You’d think I’d’ve learned this by now. I seem addicted to Grand Pronouncements (“I will never <insert bad habit> here” “We should do <insert good habit here> every week” “I no longer <insert annoying trait” etc). I seem to love doing it, given how often I do it. I’ve been wanting to stop for some time now, but actually haven’t put much effort towards it beyond catchy post titles (and further proclamations).
The right person could easily come into my house and make my kitchen towels bright white. And probably other dull things like t-shirts that used to be bright white. I literally have no idea how to do it, and the few time’s I’ve used bleach I’ve just ruined and spotted things. It’s not my forte.
I’ve spent a long time trying to determine what my forte is, but mostly what I have come up with are all of the shortcomings. So I’m pretty clear on the long list of what my forte is NOT. I think it’s time for that to evolve a bit and get into discovery. Mostly because I am pretty clear on my overall next steps – to develop more kindness and compassion as I practice, practice, practice slowing down and connecting to Presence. I’m not sure exactly what that is going to look like, and this blog is actually my first baby step. But the rest of it: the big picture: is elusive. And I am sick to death of making “this is it!” pronouncements. I’ve got a long list of failed entrepreneurial ventures (and a few little successes to treasure) and now I just want to be curious.
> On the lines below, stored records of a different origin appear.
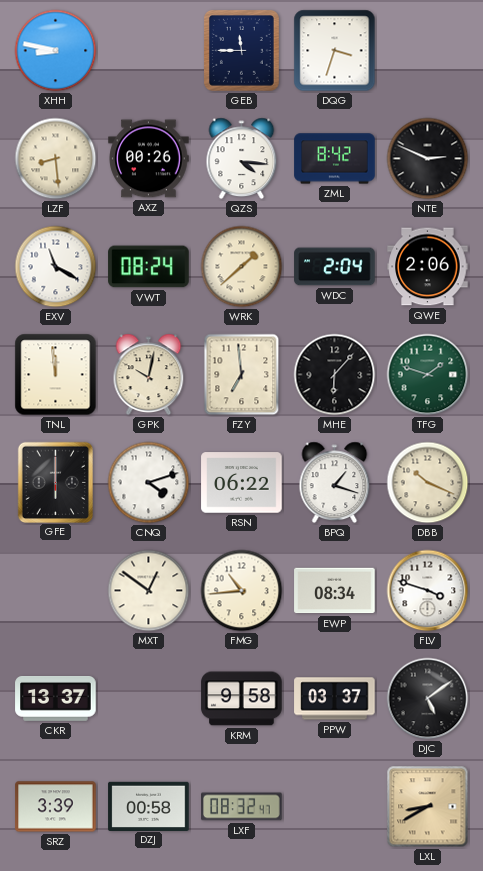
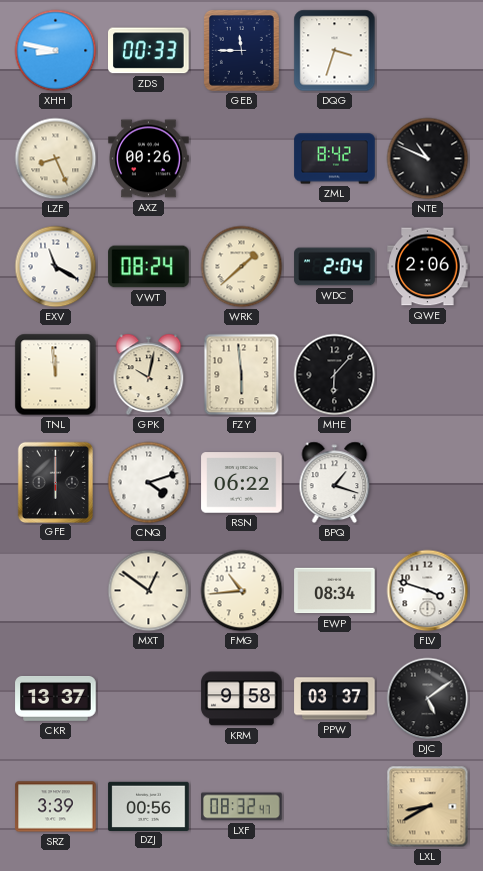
ZDS: none -> 00:33
LZF: 8:29 -> 8:26
QZS: 4:16 -> none
NTE: 2:49 -> 10:49
FZY: 6:59 -> 5:59
TFG: 1:48 -> none
DBB: 10:19 -> none
DZJ: 00:58 -> 00:56
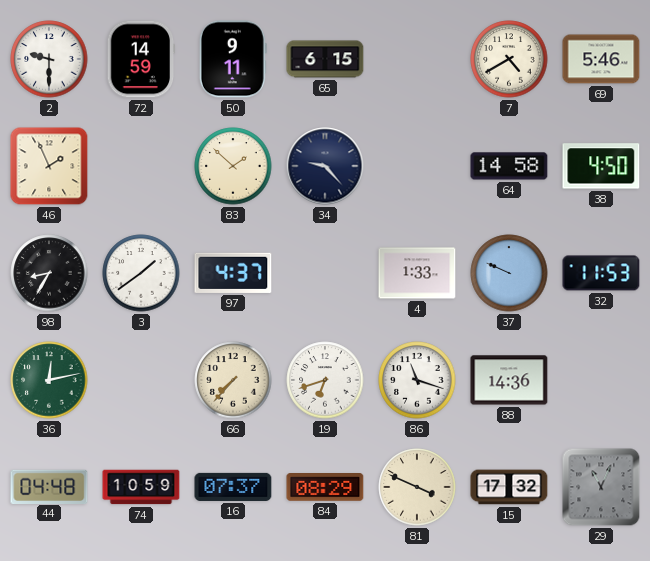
My brain is not in charge anymore, or at least not with the complete dictatorial madness it’s had over the years. My body is totally in on the game through all of these practices (FINALLY. Seriously, I had no idea) and my body is not into grand pronouncements at all. It’s into feeling out the present moment and responding in kind. Such a better plan than the control freak who was at the wheel for So. Freaking. Long.
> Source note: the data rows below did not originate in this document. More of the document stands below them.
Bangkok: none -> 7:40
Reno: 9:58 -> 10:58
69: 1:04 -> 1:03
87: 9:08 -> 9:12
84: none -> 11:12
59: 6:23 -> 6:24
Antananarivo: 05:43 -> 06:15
I honestly have very little clue what the next period of time looks like. Things are shifting for our family on so many levels, mostly based on choice but also based on circumstance. I don’t want to take a step and proclaim the mission, because the next step shouldn’t be encumbered by that limited idea of step one. This needs to be a dynamic, unnamed process. I think it’s my only chance at true being-ness. And being, growing, evolving is a path that doesn’t try to predict or control the future, but revels in the NOW, no matter what that looks like (which is hard).